Hi ken i have the dewalt 745 2 years old now ,bought because i like the rack and pinion system for the fence.Great little saw if somewhat noisey in use,it has its limitations but for me spot on .Mine has 4 legs and 2 wheels type stand which is great for a 12x8 shop[ manoverable]in the end we try too purchase what suits our needs best i guess ,oh i nearly forgot the dewalt will not take dado blades here the arbor too short.But dado blades illegal here mores the pity go steady ken, mick.
Ken Darga said:


Glad to hear you like your DW745 saw, it's a nice saw.

When I reviewed the DW745 saw, the arbor length was too short, for my needs.

The shaft length didn't allow for installing a dado blade.

With a single saw blade installed, there were only 2 threads exposed, beyond the arbor nut.

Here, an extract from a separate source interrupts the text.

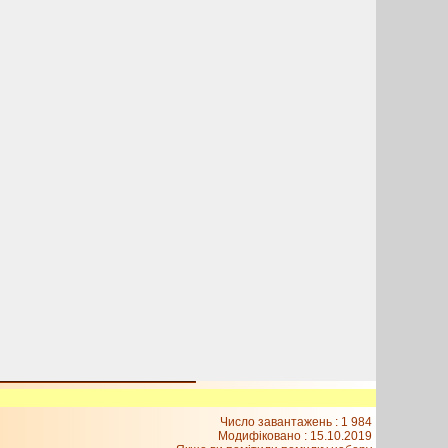
Число завантажень : 1 984
Модифіковано :
15.10.2019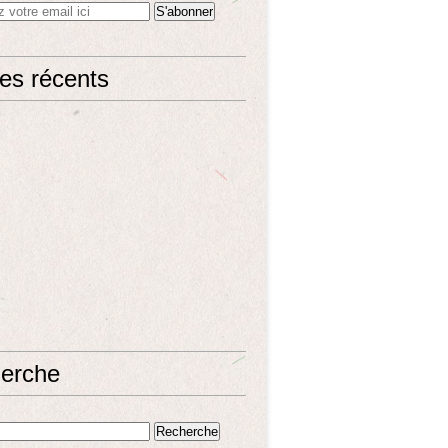
les récents
erche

Perhaps DeWalt has since extented the threaded portion on the arbor, to accept dado blades.



That's what I found.

Perhaps an "arbor stretcher" was used to make it longer.

michael evans said:

>>>... the dewalt will not take dado blades here the arbor too>

I must live in some strange, parallel universe then, because I use a dado set on that saw frequently.  I'll post a pic tonight - includiung the ZCI I took the time to make for the dado stack because I use it so much... 


When using a dado blade, do you "omit" the thrust washer(s)? 

---so as to obtain additional threaded shaft length on the arbor. 

Nope, one to start and one to finish.  My stack goes:  T-washer, cutting blade, spacer, chipper blade, spacer, cutting blade, T-washer, arbor nut.